# Conditional Probability question

• Jan 21st 2010, 11:06 PM
flywithme
Conditional Probability question
Bag M has 5 white balls and 2 red balls. Bag N contains 3 white balls and 4 red balls.
If a white ball is selected from Bag N, What is the probability that a red ball was transferred from Bag M to Bag N?
Please give the answer in any form you like, fractions, decimals, etc. Also, step by step instruction is also very much appreciated.
• Jan 22nd 2010, 07:47 AM
Soroban
Hello, flywithme!

You left out part of the problem.
I'll take a guess at what's missing.

Quote:

Bag M has 5 white balls and 2 red balls.
Bag N contains 3 white balls and 4 red balls.

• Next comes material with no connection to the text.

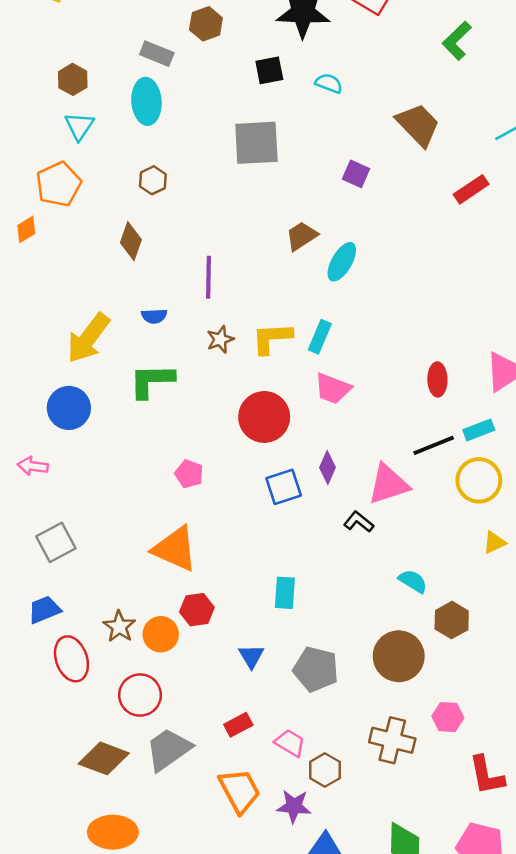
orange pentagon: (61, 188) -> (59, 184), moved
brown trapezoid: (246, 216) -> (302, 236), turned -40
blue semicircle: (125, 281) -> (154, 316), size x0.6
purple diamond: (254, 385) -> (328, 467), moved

A ball is randomly chosen from Bag M and moved to Bag N.

If a white ball is selected from Bag N, what is the probability
that a red ball was transferred from Bag M to Bag N?

This is Conditional Probability, requiring Bayes' Theorem.

. . $P(\text{R moved }|\text{ W from N}) \;=\;\frac{P(\text{R moved }\wedge\text{ W from N})} {P(\text{W from N})}$ .[1]

We consider the two cases . . .

[1] White moved from Bag M: . $P(\text{W moved}) \,=\,\frac{5}{7}$
. . Then bag N has 4W, 4R: . $P(\text{W from N}) \,=\,\frac{4}{8}$
. . Then: . $P(\text{W moved }\wedge\text{ W from N}) \;=\;\frac{2}{7}\cdot\frac{4}{8} \;=\;\frac{10}{28}$

[2] Red moved from Bad M: . $P(\text{R moved}) \,=\,\frac{2}{7}$
. . Then Bag N has 3W, 5R: . $P(\text{W from N}) \,=\,\frac{3}{8}$
. . Then: . $P(\text{R moved }\wedge\text{ W from N}) \;=\;\frac{2}{7}\cdot\frac{3}{8} \;=\;\frac{3}{28}$ .[2]

Hence: . $P(\text{W from N}) \:=\:\frac{10}{28} + \frac{3}{28} \:=\:\frac{13}{28}$ .[3]

Substitute [2] and [3] into [1]: . $P(\text{R moved }|\text{W from N}) \;=\;\frac{\dfrac{3}{28}}{\dfrac{13}{28}} \;=\;\frac{3}{13}$